» **ASSIGNMENT**:
Your task is to transcribe, without alteration, the lines from the top of the material below through the line bearing "состояние хорошее", inclusive.

[ENTRIES SHOWN — start]

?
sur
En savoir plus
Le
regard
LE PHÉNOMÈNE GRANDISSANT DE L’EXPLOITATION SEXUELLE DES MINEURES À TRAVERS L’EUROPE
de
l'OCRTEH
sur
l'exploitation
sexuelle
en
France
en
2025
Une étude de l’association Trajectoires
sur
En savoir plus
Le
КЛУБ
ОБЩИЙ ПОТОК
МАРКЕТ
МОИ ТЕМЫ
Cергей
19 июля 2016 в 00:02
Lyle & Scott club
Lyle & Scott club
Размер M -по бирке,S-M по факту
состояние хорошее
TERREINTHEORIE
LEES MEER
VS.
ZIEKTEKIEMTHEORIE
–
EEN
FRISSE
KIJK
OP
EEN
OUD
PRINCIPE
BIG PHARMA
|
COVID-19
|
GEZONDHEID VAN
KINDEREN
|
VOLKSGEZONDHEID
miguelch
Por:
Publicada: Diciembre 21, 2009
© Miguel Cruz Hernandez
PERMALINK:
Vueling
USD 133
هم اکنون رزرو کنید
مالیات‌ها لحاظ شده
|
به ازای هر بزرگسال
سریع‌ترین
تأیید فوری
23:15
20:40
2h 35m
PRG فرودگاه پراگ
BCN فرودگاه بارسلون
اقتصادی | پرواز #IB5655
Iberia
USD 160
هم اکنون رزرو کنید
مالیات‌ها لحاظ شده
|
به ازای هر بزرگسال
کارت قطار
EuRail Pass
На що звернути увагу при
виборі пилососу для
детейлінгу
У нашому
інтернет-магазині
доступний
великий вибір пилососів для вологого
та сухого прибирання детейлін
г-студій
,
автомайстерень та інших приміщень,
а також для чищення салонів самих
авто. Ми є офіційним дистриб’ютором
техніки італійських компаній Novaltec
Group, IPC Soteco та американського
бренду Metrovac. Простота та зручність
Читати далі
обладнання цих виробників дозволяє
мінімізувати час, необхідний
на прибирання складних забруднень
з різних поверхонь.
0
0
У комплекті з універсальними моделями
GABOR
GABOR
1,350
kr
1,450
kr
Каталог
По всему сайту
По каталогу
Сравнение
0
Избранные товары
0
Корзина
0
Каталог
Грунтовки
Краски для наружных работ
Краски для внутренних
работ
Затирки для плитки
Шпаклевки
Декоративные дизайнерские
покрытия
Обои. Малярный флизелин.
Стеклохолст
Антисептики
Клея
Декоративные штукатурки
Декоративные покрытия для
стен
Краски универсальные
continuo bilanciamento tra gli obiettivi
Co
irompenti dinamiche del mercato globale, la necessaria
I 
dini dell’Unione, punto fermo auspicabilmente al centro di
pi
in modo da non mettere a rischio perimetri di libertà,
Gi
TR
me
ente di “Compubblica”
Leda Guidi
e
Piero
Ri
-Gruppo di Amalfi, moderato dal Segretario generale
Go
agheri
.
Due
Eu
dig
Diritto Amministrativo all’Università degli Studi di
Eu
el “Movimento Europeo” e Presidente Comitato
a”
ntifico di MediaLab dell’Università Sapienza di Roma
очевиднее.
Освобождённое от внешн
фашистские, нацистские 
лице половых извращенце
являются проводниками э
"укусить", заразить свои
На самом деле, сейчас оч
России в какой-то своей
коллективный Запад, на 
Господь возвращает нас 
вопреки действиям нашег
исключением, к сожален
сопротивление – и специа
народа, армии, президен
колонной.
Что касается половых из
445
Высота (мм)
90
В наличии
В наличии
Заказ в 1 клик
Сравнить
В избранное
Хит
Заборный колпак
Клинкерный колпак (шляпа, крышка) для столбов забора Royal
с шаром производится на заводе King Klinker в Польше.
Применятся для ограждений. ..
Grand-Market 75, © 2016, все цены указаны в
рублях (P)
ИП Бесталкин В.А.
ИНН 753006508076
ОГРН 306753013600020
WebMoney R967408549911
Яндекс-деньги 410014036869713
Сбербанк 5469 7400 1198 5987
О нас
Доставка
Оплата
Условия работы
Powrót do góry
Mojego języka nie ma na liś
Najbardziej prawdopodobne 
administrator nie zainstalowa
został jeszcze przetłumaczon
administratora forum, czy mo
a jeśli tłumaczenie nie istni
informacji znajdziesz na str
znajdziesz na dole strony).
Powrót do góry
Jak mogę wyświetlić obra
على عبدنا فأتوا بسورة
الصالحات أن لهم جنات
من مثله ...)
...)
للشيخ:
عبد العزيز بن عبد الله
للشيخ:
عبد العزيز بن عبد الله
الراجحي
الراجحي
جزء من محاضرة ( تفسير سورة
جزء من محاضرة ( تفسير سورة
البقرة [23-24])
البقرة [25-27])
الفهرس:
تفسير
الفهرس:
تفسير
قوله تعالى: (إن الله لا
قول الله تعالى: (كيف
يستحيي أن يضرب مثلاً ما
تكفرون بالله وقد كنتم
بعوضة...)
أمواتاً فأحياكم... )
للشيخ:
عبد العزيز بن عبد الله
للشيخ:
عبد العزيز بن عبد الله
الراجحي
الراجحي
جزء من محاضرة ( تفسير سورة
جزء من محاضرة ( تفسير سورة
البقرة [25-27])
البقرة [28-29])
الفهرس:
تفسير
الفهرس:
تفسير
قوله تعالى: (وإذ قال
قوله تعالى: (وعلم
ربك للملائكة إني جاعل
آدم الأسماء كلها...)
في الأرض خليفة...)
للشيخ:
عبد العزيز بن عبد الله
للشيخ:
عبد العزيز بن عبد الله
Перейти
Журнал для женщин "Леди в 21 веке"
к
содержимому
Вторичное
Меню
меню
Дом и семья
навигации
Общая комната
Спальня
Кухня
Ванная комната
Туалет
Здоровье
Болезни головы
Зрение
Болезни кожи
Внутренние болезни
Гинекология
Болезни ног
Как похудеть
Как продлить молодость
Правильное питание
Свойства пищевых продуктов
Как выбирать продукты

[ENTRIES SHOWN — finish]

» **EXPECTED OUTPUT**:
?
sur
En savoir plus
Le
regard
LE PHÉNOMÈNE GRANDISSANT DE L’EXPLOITATION SEXUELLE DES MINEURES À TRAVERS L’EUROPE
de
l'OCRTEH
sur
l'exploitation
sexuelle
en
France
en
2025
Une étude de l’association Trajectoires
sur
En savoir plus
Le
КЛУБ
ОБЩИЙ ПОТОК
МАРКЕТ
МОИ ТЕМЫ
Cергей
19 июля 2016 в 00:02
Lyle & Scott club
Lyle & Scott club
Размер M -по бирке,S-M по факту
состояние хорошее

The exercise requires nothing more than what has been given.